● Problem details: All entries below need to be written out exactly, but without their pictures.

● Data extracts:
******************************

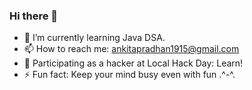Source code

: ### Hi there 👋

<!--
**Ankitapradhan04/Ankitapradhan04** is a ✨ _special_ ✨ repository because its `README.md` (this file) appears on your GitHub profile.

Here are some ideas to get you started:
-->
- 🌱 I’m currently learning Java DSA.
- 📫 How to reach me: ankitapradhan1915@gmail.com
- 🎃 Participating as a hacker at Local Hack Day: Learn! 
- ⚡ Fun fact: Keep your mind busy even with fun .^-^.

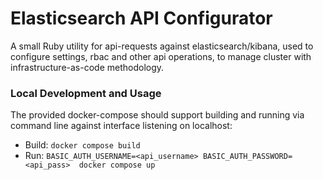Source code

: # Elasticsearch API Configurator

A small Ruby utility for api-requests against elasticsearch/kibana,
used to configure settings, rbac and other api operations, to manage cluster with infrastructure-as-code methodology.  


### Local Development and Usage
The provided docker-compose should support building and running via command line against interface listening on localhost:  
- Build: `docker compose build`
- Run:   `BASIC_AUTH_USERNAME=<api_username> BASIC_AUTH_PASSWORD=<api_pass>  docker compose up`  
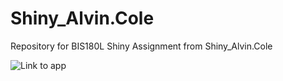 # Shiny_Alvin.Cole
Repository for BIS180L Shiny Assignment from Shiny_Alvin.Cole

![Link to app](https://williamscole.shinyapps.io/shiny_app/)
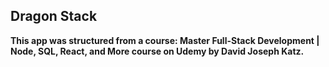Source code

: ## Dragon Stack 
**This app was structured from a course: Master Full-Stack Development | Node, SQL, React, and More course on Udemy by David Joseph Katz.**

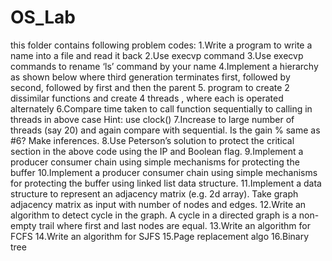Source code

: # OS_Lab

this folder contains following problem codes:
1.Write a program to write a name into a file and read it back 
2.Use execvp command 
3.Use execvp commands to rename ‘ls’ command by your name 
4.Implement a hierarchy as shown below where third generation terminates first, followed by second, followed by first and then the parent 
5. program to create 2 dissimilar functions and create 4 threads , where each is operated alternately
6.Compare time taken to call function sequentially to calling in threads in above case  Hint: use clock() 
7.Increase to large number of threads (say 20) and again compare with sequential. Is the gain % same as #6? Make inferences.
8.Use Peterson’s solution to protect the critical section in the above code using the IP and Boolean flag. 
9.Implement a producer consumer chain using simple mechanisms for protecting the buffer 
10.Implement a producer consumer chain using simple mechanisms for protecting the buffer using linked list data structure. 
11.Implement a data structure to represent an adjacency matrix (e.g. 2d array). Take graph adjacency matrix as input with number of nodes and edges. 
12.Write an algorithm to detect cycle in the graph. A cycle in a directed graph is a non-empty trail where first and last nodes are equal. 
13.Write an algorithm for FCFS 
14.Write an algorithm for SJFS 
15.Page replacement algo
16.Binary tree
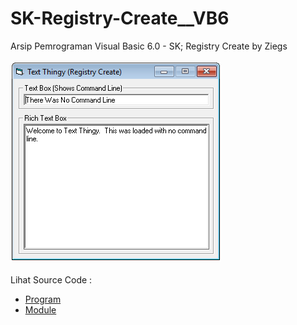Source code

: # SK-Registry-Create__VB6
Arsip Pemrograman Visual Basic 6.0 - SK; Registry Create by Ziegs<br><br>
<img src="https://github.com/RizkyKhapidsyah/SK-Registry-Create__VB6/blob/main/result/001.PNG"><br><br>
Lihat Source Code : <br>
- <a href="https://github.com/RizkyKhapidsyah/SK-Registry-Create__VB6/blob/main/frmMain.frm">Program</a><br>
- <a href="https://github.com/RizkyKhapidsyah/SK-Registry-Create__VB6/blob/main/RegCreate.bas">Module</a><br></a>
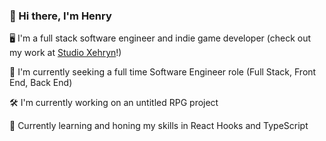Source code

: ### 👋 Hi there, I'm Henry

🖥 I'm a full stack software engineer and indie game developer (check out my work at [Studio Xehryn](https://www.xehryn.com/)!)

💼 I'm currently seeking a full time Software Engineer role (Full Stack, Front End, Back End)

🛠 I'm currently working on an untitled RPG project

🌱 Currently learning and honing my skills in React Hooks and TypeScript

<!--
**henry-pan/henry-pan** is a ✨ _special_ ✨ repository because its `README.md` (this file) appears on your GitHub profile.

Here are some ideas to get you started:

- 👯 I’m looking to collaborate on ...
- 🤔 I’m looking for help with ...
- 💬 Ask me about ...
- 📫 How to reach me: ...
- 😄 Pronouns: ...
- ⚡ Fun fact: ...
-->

******************************

● Final answer:
Source code

: ### Hi there 👋

<!--
**Ankitapradhan04/Ankitapradhan04** is a ✨ _special_ ✨ repository because its `README.md` (this file) appears on your GitHub profile.

Here are some ideas to get you started:
-->
- 🌱 I’m currently learning Java DSA.
- 📫 How to reach me: ankitapradhan1915@gmail.com
- 🎃 Participating as a hacker at Local Hack Day: Learn! 
- ⚡ Fun fact: Keep your mind busy even with fun .^-^.

Source code

: # Elasticsearch API Configurator

A small Ruby utility for api-requests against elasticsearch/kibana,
used to configure settings, rbac and other api operations, to manage cluster with infrastructure-as-code methodology.  


### Local Development and Usage
The provided docker-compose should support building and running via command line against interface listening on localhost:  
- Build: `docker compose build`
- Run:   `BASIC_AUTH_USERNAME=<api_username> BASIC_AUTH_PASSWORD=<api_pass>  docker compose up`  
 # Shiny_Alvin.Cole
Repository for BIS180L Shiny Assignment from Shiny_Alvin.Cole

![Link to app](https://williamscole.shinyapps.io/shiny_app/)
Source code

: ## Dragon Stack 
**This app was structured from a course: Master Full-Stack Development | Node, SQL, React, and More course on Udemy by David Joseph Katz.**

Source code

: # OS_Lab

this folder contains following problem codes:
1.Write a program to write a name into a file and read it back 
2.Use execvp command 
3.Use execvp commands to rename ‘ls’ command by your name 
4.Implement a hierarchy as shown below where third generation terminates first, followed by second, followed by first and then the parent 
5. program to create 2 dissimilar functions and create 4 threads , where each is operated alternately
6.Compare time taken to call function sequentially to calling in threads in above case  Hint: use clock() 
7.Increase to large number of threads (say 20) and again compare with sequential. Is the gain % same as #6? Make inferences.
8.Use Peterson’s solution to protect the critical section in the above code using the IP and Boolean flag. 
9.Implement a producer consumer chain using simple mechanisms for protecting the buffer 
10.Implement a producer consumer chain using simple mechanisms for protecting the buffer using linked list data structure. 
11.Implement a data structure to represent an adjacency matrix (e.g. 2d array). Take graph adjacency matrix as input with number of nodes and edges. 
12.Write an algorithm to detect cycle in the graph. A cycle in a directed graph is a non-empty trail where first and last nodes are equal. 
13.Write an algorithm for FCFS 
14.Write an algorithm for SJFS 
15.Page replacement algo
16.Binary tree
Source code

: # SK-Registry-Create__VB6
Arsip Pemrograman Visual Basic 6.0 - SK; Registry Create by Ziegs<br><br>
<img src="https://github.com/RizkyKhapidsyah/SK-Registry-Create__VB6/blob/main/result/001.PNG"><br><br>
Lihat Source Code : <br>
- <a href="https://github.com/RizkyKhapidsyah/SK-Registry-Create__VB6/blob/main/frmMain.frm">Program</a><br>
- <a href="https://github.com/RizkyKhapidsyah/SK-Registry-Create__VB6/blob/main/RegCreate.bas">Module</a><br></a>
Source code

: ### 👋 Hi there, I'm Henry

🖥 I'm a full stack software engineer and indie game developer (check out my work at [Studio Xehryn](https://www.xehryn.com/)!)

💼 I'm currently seeking a full time Software Engineer role (Full Stack, Front End, Back End)

🛠 I'm currently working on an untitled RPG project

🌱 Currently learning and honing my skills in React Hooks and TypeScript

<!--
**henry-pan/henry-pan** is a ✨ _special_ ✨ repository because its `README.md` (this file) appears on your GitHub profile.

Here are some ideas to get you started:

- 👯 I’m looking to collaborate on ...
- 🤔 I’m looking for help with ...
- 💬 Ask me about ...
- 📫 How to reach me: ...
- 😄 Pronouns: ...
- ⚡ Fun fact: ...
-->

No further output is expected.